(Data extract begins)
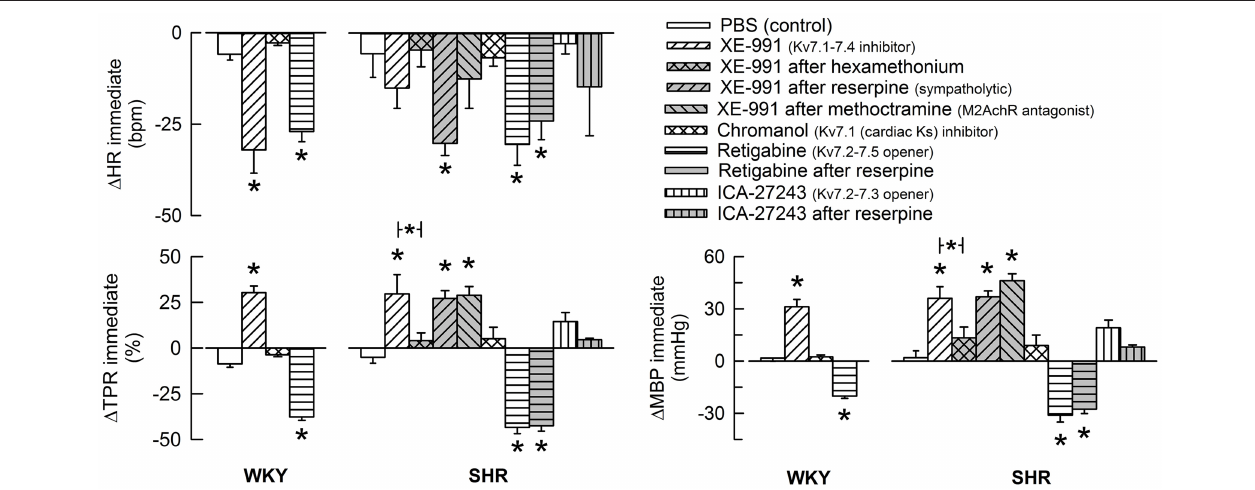
FIGURE 2 | The acute HR-, TPR-, and MBP-response to K V 7-inhibitors and -openers. Preferred drug selectivity is indicated by symbol legends. The drugs were given alone or, in SHR, in combination as indicated. The immediate HR- and MBP-response was recorded at the initial TPR-peak/nadir-response. Significant changes in response to channel inhibitors/openers compared to that following the sham-injection of PBS in the control groups were detected as indicated (asterix below/above columns). Involvement of ganglion transmission, sympathetic nerve norepinephrine release and M2AchR activity in the response to Kv-drug was further analyzed in SHR by prior administration of hexamethonium, reserpine or methoctramine, respectively (* in bar). * above columns— P ≤ 0.0167 in WKY and 0.0056 in SHR. * in brackets— P ≤ 0.0167 for XE-991 (none detected) and 0.025 for retigabine.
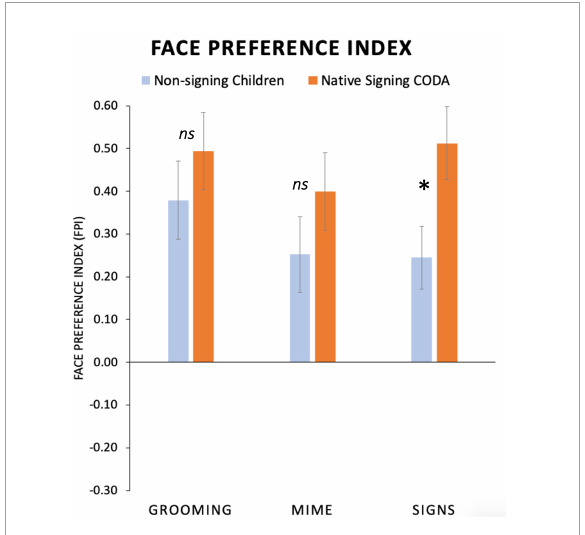
FIGURE6 Average face preference index (FPI) values for non-signing and signing young children at the mean age of 5 years. Positive FPI values indicate greater attention devoted to the face than the torso area and negative values indicate the opposite preference. All participants had a high positive FPI. No group differences were seen for Grooming or Mime actions. For Signs, native signing children had a significantly greater FPI than the non-signing children. (Standard error bars plotted ∗ , p < 0.05). ns, not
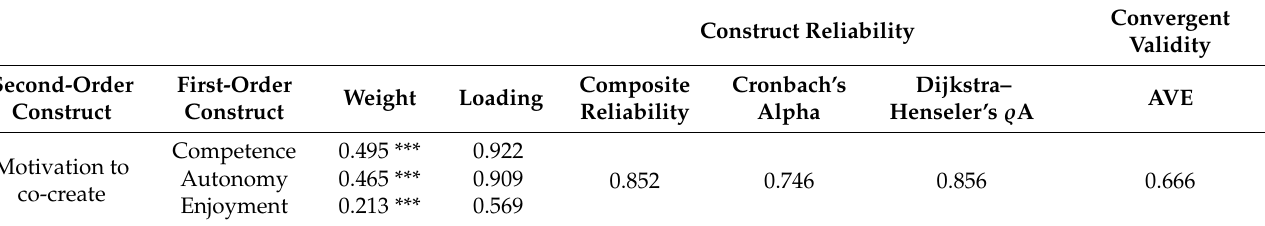
Table 5. Motivation to co-create. Measurement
(Data extract ends)
Task. For the word "were", say how many lines of the data include it, with nothing else in the reply.

Expected answer. 2